◆ TASK INSTRUCTIONS ◆
If a line of the data below contains the string "отправления", copy it into your answer.

** EXTRACTED ENTRIES follows **

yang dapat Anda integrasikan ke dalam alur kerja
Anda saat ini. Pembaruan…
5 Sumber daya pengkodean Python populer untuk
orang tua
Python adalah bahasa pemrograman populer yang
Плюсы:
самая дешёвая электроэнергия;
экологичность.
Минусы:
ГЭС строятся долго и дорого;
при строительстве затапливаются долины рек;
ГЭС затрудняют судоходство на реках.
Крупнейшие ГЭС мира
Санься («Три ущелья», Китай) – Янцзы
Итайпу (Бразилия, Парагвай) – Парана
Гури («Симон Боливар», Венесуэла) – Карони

** End of EXTRACTED ENTRIES **
** EXTRACTED ENTRIES follows **

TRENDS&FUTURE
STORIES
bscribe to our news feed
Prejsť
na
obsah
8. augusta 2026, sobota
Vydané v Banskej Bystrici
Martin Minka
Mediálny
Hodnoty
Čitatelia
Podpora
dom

** End of EXTRACTED ENTRIES **
** EXTRACTED ENTRIES follows **

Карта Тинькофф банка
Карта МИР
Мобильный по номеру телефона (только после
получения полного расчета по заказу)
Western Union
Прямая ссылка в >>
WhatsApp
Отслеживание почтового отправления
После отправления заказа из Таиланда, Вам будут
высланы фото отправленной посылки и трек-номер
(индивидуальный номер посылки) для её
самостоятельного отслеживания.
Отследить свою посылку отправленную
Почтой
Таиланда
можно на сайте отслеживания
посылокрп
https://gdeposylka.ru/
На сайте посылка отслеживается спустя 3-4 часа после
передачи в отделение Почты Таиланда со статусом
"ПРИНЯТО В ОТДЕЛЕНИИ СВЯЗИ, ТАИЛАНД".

** End of EXTRACTED ENTRIES **

◆ TASK RESPONSE ◆
Отслеживание почтового отправления
После отправления заказа из Таиланда, Вам будут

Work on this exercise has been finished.